Three identical discs A, B, and C (figure) rest on a smooth horizontal plane. The disc A is set in motion with vector v after which it experiences an elastic collision simultaneously with the discs B and C. The distance between the centres of the latter discs prior of the collision is `eta` times greater than the diameter of each disc.
Find the velocity of the disc A after the collision. At what value of `eta` will the disc A recoil after the collision, stop, move on?

From the symmetry of the problem, the velocity of the disc A will be directed either in the initial direction or opposite to it just after the impact. Let the velocity of the disc A after the collision be `v^'` and be directed towards right after the collision. It is also clear from the symmetry of problem that the discs B and C have equal speed (say `v^('')`) in the directions, shown. From the condition of the problem,
`cos theta=(etad/2)/(d)=eta/2` so, `sin theta=sqrt(4-eta^2)//2` (1)

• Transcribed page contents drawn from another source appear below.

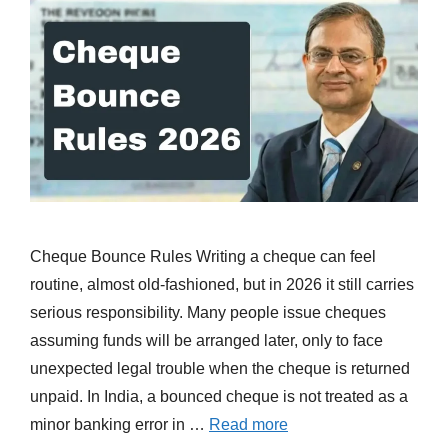
Cheque Bounce Rules Writing a cheque can feel
routine, almost old-fashioned, but in 2026 it still carries
serious responsibility. Many people issue cheques
assuming funds will be arranged later, only to face
unexpected legal trouble when the cheque is returned
unpaid. In India, a bounced cheque is not treated as a
minor banking error in …
Read more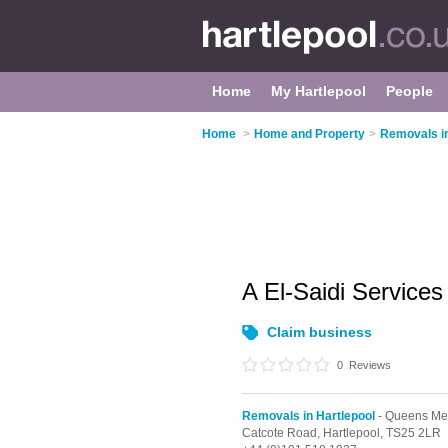
Home
My Hartlepool
People
Home
>
Home and Property
>
Removals in
A El-Saidi Service
Claim business
0
Reviews
Removals in Hartlepool
- Queens Me
Catcote Road,
Hartlepool,
TS25 2LR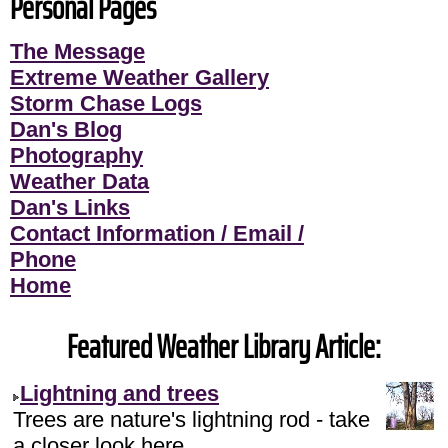
Personal Pages
The Message
Extreme Weather Gallery
Storm Chase Logs
Dan's Blog
Photography
Weather Data
Dan's Links
Contact Information / Email /
Phone
Home
Featured Weather Library Article:
Lightning and trees
Trees are nature's lightning rod - take
a closer look here.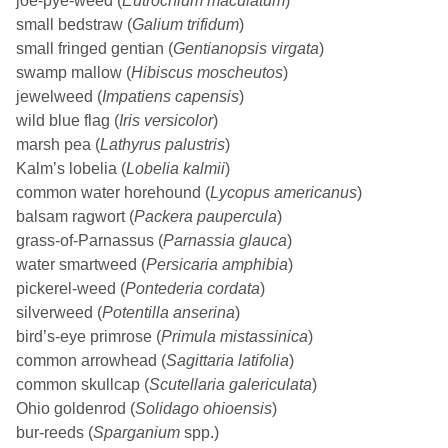
joe-pye-weed (
Eutrochium maculatum
)
small bedstraw (
Galium trifidum
)
small fringed gentian (
Gentianopsis virgata
)
swamp mallow (
Hibiscus moscheutos
)
jewelweed (
Impatiens capensis
)
wild blue flag (
Iris versicolor
)
marsh pea (
Lathyrus palustris
)
Kalm’s lobelia (
Lobelia kalmii
)
common water horehound (
Lycopus americanus
)
balsam ragwort (
Packera paupercula
)
grass-of-Parnassus (
Parnassia glauca
)
water smartweed (
Persicaria amphibia
)
pickerel-weed (
Pontederia cordata
)
silverweed (
Potentilla anserina
)
bird’s-eye primrose (
Primula mistassinica
)
common arrowhead (
Sagittaria latifolia
)
common skullcap (
Scutellaria galericulata
)
Ohio goldenrod (
Solidago ohioensis
)
bur-reeds (
Sparganium
spp.)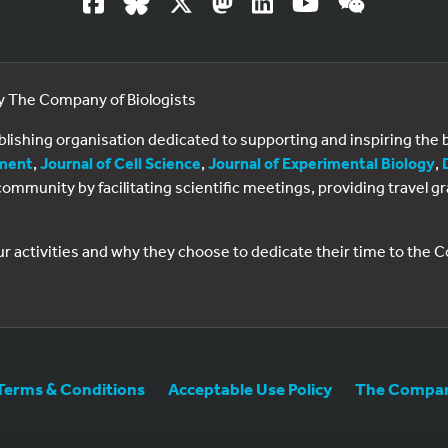
by The Company of Biologists
ublishing organisation dedicated to supporting and inspiring th
ment
,
Journal of Cell Science
,
Journal of Experimental Biology
,
al community by facilitating scientific meetings, providing travel
ur activities and why they choose to dedicate their time to the
Terms & Conditions
Acceptable Use Policy
The Company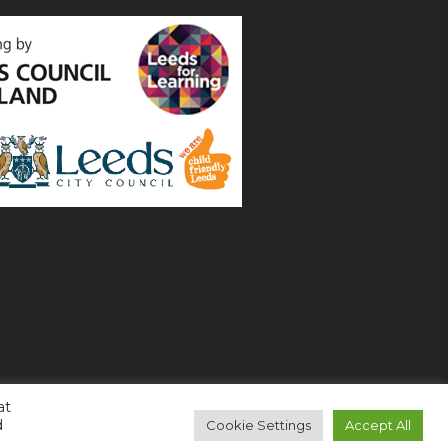
at
d
Cookie Settings
Accept All
Copyright 2021 All Right Reserved (
Login
)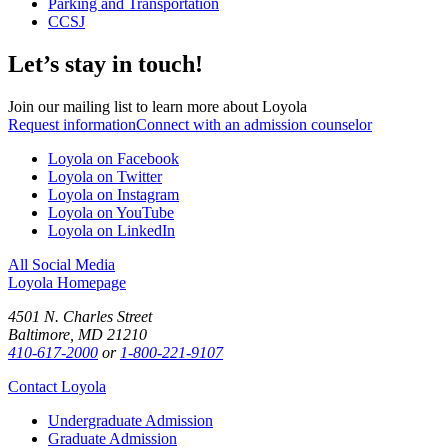
Parking and Transportation
CCSJ
Let’s stay in touch!
Join our mailing list to learn more about Loyola
Request information
Connect with an admission counselor
Loyola on Facebook
Loyola on Twitter
Loyola on Instagram
Loyola on YouTube
Loyola on LinkedIn
All Social Media
Loyola Homepage
4501 N. Charles Street
Baltimore, MD 21210
410-617-2000
or
1-800-221-9107
Contact Loyola
Undergraduate Admission
Graduate Admission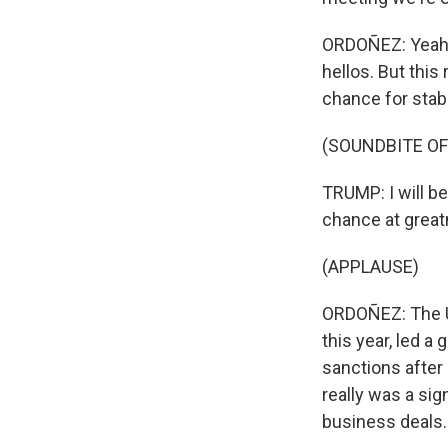
ORDOÑEZ: Yeah, s
hellos. But this 
chance for stabil
(SOUNDBITE O
TRUMP: I will be
chance at great
(APPLAUSE)
ORDOÑEZ: The U.
this year, led a
sanctions after 
really was a sig
business deals.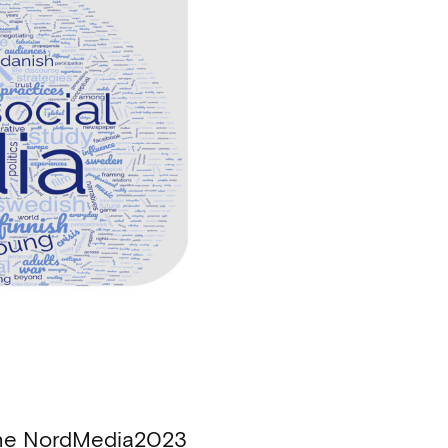
 the NordMedia2023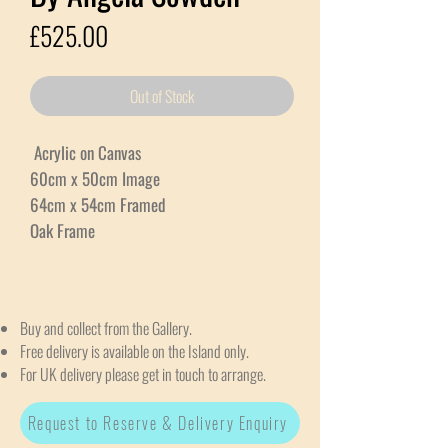
Price
£525.00
Out of Stock
Acrylic on Canvas
60cm x 50cm Image
64cm x 54cm Framed
Oak Frame
Buy and collect from the Gallery.
Free delivery is available on the Island only.
For UK delivery please get in touch to arrange.
Request to Reserve & Delivery Enquiry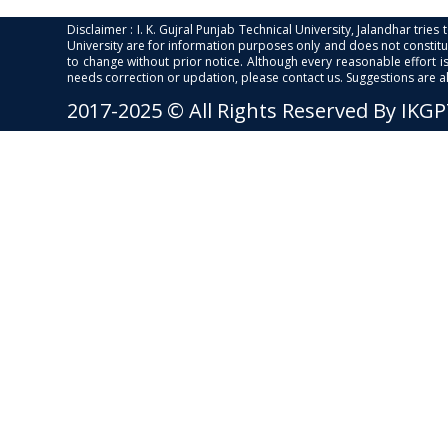
Disclaimer : I. K. Gujral Punjab Technical University, Jalandhar trie
University are for information purposes only and does not constitut
to change without prior notice. Although every reasonable effort 
needs correction or updation, please contact us. Suggestions are 
2017-2025 © All Rights Reserved By IKG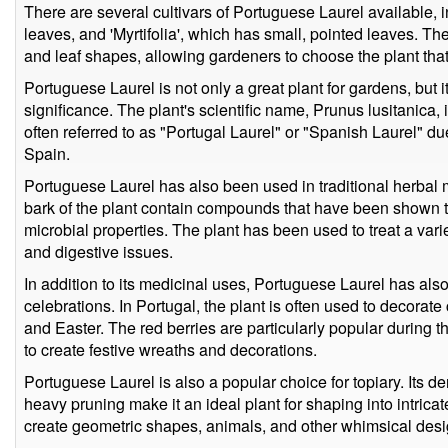
There are several cultivars of Portuguese Laurel available, 
leaves, and 'Myrtifolia', which has small, pointed leaves. The
and leaf shapes, allowing gardeners to choose the plant that 
Portuguese Laurel is not only a great plant for gardens, but it
significance. The plant's scientific name, Prunus lusitanica, i
often referred to as "Portugal Laurel" or "Spanish Laurel" due
Spain.
Portuguese Laurel has also been used in traditional herbal 
bark of the plant contain compounds that have been shown t
microbial properties. The plant has been used to treat a vari
and digestive issues.
In addition to its medicinal uses, Portuguese Laurel has also
celebrations. In Portugal, the plant is often used to decor
and Easter. The red berries are particularly popular during
to create festive wreaths and decorations.
Portuguese Laurel is also a popular choice for topiary. Its d
heavy pruning make it an ideal plant for shaping into intricat
create geometric shapes, animals, and other whimsical desi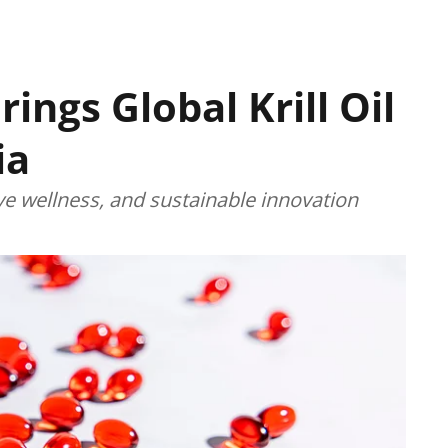
ings Global Krill Oil
ia
ive wellness, and sustainable innovation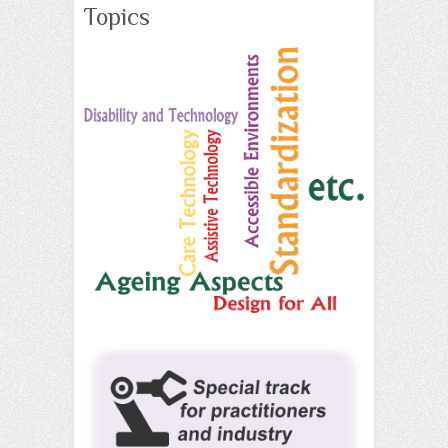
Topics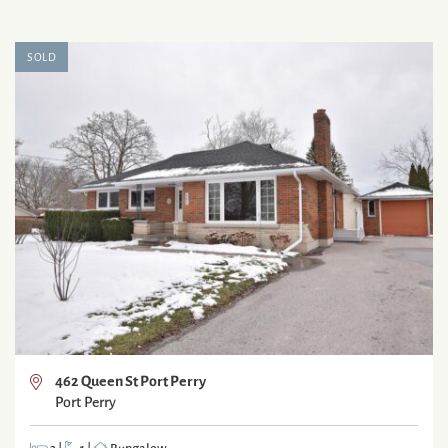
SOLD
462 Queen St Port Perry
Port Perry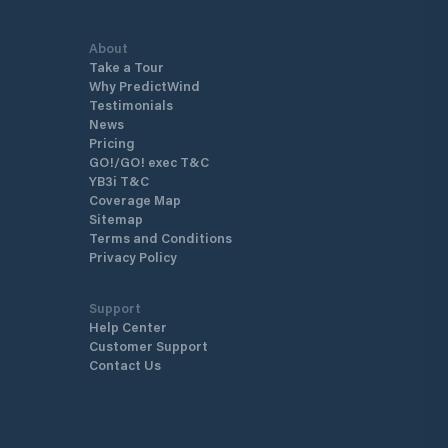
About
Take a Tour
Why PredictWind
Testimonials
News
Pricing
GO!/GO! exec T&C
YB3i T&C
Coverage Map
Sitemap
Terms and Conditions
Privacy Policy
Support
Help Center
Customer Support
Contact Us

For the three discs, system, from the conservation of linear momentum in the symmetry direction (towards right)
`mv=2mv^('')sin theta+mv^'` or, `v=2v^('')sin theta+v^'` (2)
From the definition of the coefficient of restitution, we have for the discs A and B (or C)
`e=(v^('')-v^'sintheta)/(vsin theta-0)`
But `e=1`, for perfectly elastic collision,
So, `vsin theta=v^('')-v^'sintheta` (3)
From (2) and (3),
`v^'=(v(1-2sin^2theta))/((1+2sin^2theta))`
`=(v(eta^2-2))/(6-eta^2)` {using (1)}
Hence we have,
`v^'=(v(eta^2-2))/(6-eta^2)`
Therefore, the disc A will recoil if `eta lt sqrt2` and stop if `eta=sqrt2`.
One can write the equations of momentum conservation along the direction perpendicular to the initial direction of disc A and the conservation of kinetic energy instead of the equation of restitution.